▽
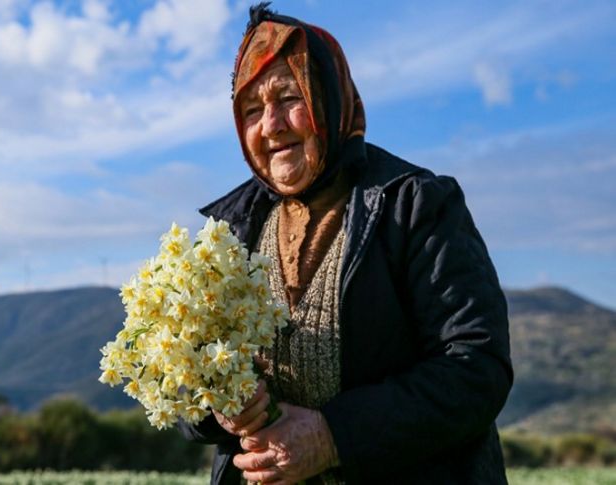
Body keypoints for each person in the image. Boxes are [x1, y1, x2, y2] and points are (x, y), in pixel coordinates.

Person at [179, 4, 512, 484]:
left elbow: (476, 369)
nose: (270, 125)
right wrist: (220, 407)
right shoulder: (231, 231)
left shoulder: (415, 206)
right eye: (252, 109)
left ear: (332, 99)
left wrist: (331, 437)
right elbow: (190, 394)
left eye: (289, 97)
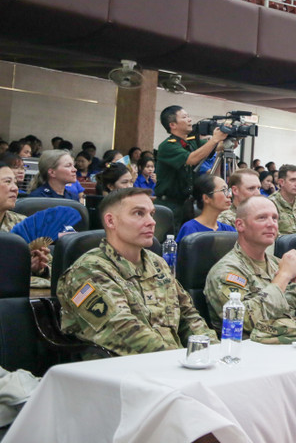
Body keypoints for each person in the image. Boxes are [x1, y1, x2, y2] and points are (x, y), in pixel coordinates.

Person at [58, 188, 217, 356]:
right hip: (121, 367)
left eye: (151, 214)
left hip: (172, 362)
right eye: (139, 213)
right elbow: (123, 331)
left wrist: (213, 353)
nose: (151, 222)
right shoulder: (88, 271)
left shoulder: (157, 263)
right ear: (111, 221)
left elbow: (188, 317)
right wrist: (178, 359)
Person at [204, 196, 296, 342]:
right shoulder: (226, 271)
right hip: (250, 350)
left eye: (275, 218)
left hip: (294, 344)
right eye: (262, 218)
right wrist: (283, 276)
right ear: (240, 225)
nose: (271, 224)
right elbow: (243, 321)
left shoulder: (279, 264)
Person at [155, 105, 227, 226]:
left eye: (188, 116)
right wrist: (214, 139)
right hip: (169, 205)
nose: (190, 119)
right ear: (173, 125)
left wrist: (231, 136)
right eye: (184, 117)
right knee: (170, 236)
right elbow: (191, 159)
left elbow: (218, 146)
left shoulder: (192, 142)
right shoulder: (167, 146)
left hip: (187, 204)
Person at [0, 162, 50, 275]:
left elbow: (53, 268)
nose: (15, 188)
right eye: (7, 182)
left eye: (15, 183)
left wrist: (39, 269)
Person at [175, 174, 237, 242]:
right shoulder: (190, 229)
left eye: (228, 190)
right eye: (223, 190)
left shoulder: (229, 230)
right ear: (206, 198)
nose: (229, 195)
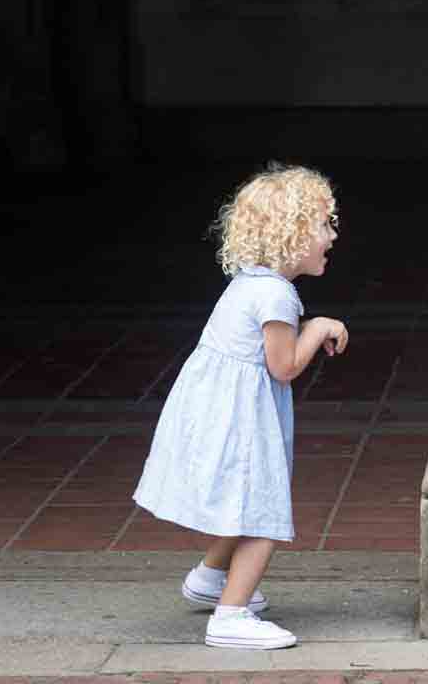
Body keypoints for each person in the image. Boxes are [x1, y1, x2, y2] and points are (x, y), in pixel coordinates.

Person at [133, 162, 349, 651]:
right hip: (240, 421)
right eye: (324, 225)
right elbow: (285, 366)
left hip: (222, 412)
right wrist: (319, 327)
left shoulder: (251, 283)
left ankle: (211, 579)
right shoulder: (277, 295)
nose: (332, 236)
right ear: (291, 234)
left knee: (242, 504)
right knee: (262, 511)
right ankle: (230, 616)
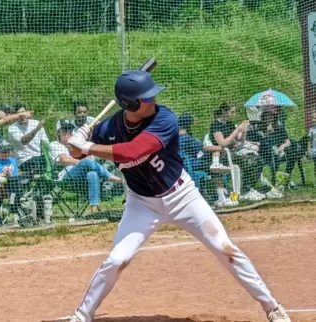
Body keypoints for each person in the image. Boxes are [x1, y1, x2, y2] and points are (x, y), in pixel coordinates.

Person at [65, 70, 291, 322]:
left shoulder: (165, 119)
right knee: (118, 259)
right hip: (141, 203)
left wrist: (85, 146)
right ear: (130, 104)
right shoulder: (108, 128)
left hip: (183, 196)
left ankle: (272, 308)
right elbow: (76, 155)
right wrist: (77, 141)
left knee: (225, 248)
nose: (154, 100)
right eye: (147, 98)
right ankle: (82, 315)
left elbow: (132, 151)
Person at [49, 119, 122, 214]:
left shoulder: (76, 145)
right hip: (66, 177)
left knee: (92, 174)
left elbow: (89, 157)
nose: (68, 133)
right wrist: (81, 162)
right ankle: (110, 176)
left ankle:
△
Required work:
Give again, word for word, every line from the top of the data above to the line holding "right eye: (324, 225)", inclusive, with the pictures left out.

Expected answer:
Body keypoints for each person in the image. Boxes are [x1, y1, x2, y2] and points are (x, y), in pixel coordinates.

Person at [179, 4, 512, 484]:
left elbow: (476, 369)
nose: (270, 125)
right wrist: (220, 407)
right shoulder: (231, 231)
left shoulder: (415, 206)
right eye: (252, 109)
left ear: (332, 99)
left wrist: (331, 437)
right elbow: (190, 394)
left eye: (289, 97)
Body keypoints for each person in the image. Boxes are [x1, y1, x2, y2] and points are (x, y), in pixel coordinates.

Person at [58, 188, 217, 356]:
right hip: (121, 367)
left eye: (151, 214)
left hip: (172, 362)
right eye: (139, 213)
right elbow: (123, 331)
left wrist: (213, 353)
nose: (151, 222)
right shoulder: (88, 271)
left shoulder: (157, 263)
right ear: (111, 221)
left elbow: (188, 317)
right wrist: (178, 359)
Person at [204, 196, 296, 342]:
right shoulder: (226, 271)
right hip: (250, 350)
left eye: (275, 218)
left hip: (294, 344)
right eye: (262, 218)
right wrist: (283, 276)
right ear: (240, 225)
nose: (271, 224)
right elbow: (243, 321)
left shoulder: (279, 264)
Person at [155, 105, 227, 226]:
left eye: (188, 116)
right wrist: (214, 139)
right hip: (169, 205)
nose: (190, 119)
right ear: (173, 125)
left wrist: (231, 136)
right eye: (184, 117)
right knee: (170, 236)
right elbow: (191, 159)
left elbow: (218, 146)
left shoulder: (192, 142)
right shoulder: (167, 146)
left hip: (187, 204)
Person at [0, 162, 50, 275]:
left elbow: (53, 268)
nose: (15, 188)
right eye: (7, 182)
left eye: (15, 183)
left wrist: (39, 269)
Person at [175, 174, 237, 242]:
right shoulder: (190, 229)
left eye: (228, 190)
right eye: (223, 190)
left shoulder: (229, 230)
right ear: (206, 198)
nose: (229, 195)
Body keypoints for each person in the image. Boxes are [x1, y1, x2, y2] and points are (x, y), in pixel coordinates.

Person at [133, 162, 349, 651]:
right hip: (240, 421)
right eye: (324, 225)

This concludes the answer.